Contrast this with something that we much more often feel
about our discipleship and our membership of a church…
That we have chosen, though worthless, to become part of a
Christian community and it is therefore our responsibility is
to make sure that it runs well, doesn’t fall down and has
decent attendance at services.
This fairly common picture couldn’t be further from what Peter
is saying –
That God chooses precious individuals to be the church,
That if we will only allow it, God will build us into the
church that God wants
That we are to be focussed on Christ because without Jesus the
whole edifice will crumble
That we are called to be priests – ministers serving others in
the likeness of Christ.
I wonder what we would have to do to make that picture come truer here.
In the gospel we hear those all too familiar words in my
father’s house there are many dwelling places.

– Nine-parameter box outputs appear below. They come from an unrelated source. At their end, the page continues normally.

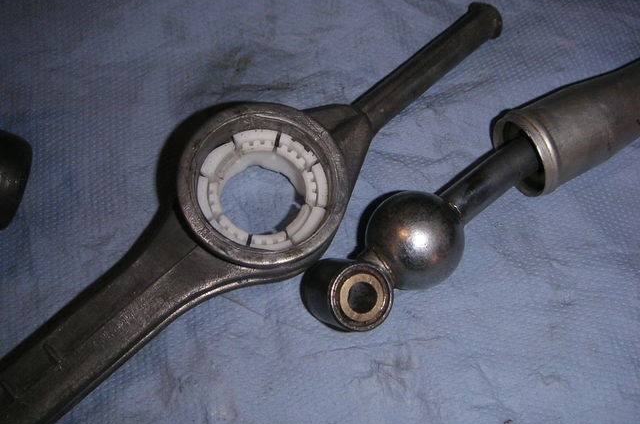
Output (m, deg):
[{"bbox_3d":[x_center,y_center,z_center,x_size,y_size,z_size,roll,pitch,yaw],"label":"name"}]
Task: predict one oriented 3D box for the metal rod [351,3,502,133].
[{"bbox_3d":[0.039,-0.052,0.250,0.068,0.015,0.015,-40,78,-18],"label":"metal rod"}]

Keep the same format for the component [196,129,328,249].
[{"bbox_3d":[-0.018,-0.004,0.222,0.040,0.017,0.040,3,70,-9],"label":"component"}]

If we take this
to be speaking of the future Kingdom – the one that is to come
it is comforting because it indicates that whoever we are
there will be room for us – and I believe congenial room. So
you will have heard me say – following great Christian writers
that the kingdom of heaven could be just like the very best
expression of what makes you feel most completely yourself –
but most importantly it is where united with Christ we finally
understand the creature that the creator intended us to be.
But our calling here is to build the Kingdom now – a present
reality which may be a foretaste of the future. We are called
to live the kingdom – to be committed to being built into one
expression of God’s love for all humanity.
But how can we do this? I don’t really know what the kingdom
is like? I have some words that are my favourites to express
it – famous poets and theologians have found language better
than mine to describe it. But like you I sometimes I have an
inkling of what God may want for the world and this particular
part of it – like the sound of a distant trumpet carried on
the wind – or a haunting melody captured in a larger
orchestral piece that almost, but doesn’t quite, drown it out;
like the majesty of the wave that thunders on the sea shore or
the light in a child’s eyes when they receive something that
they never dared hope for.
And we sigh and think – or even say...
’Now if I could bottle that…’
And the truth is we can’t – well, not in our own strength or
even within our own understanding.
And that is where we are most likely to go wrong. For what we
do is not in our own strength. Indeed it may not always be
what we want. For if we are living stones, called to be here
and to allow ourselves to be built into God’s temple – and if,
living in Christ and following him as St John promises we area
also part of God and part of God’s understanding of the world.
Then we can begin to build the kingdom – and in particular
God’s expression of the kingdom meant for this place now.
How might we do it – well, by listening carefully to one another and to God. By dismissing our assumptions about what is best, about what we know the other person really wants, about our certainty that a Godly church is a church made in my image.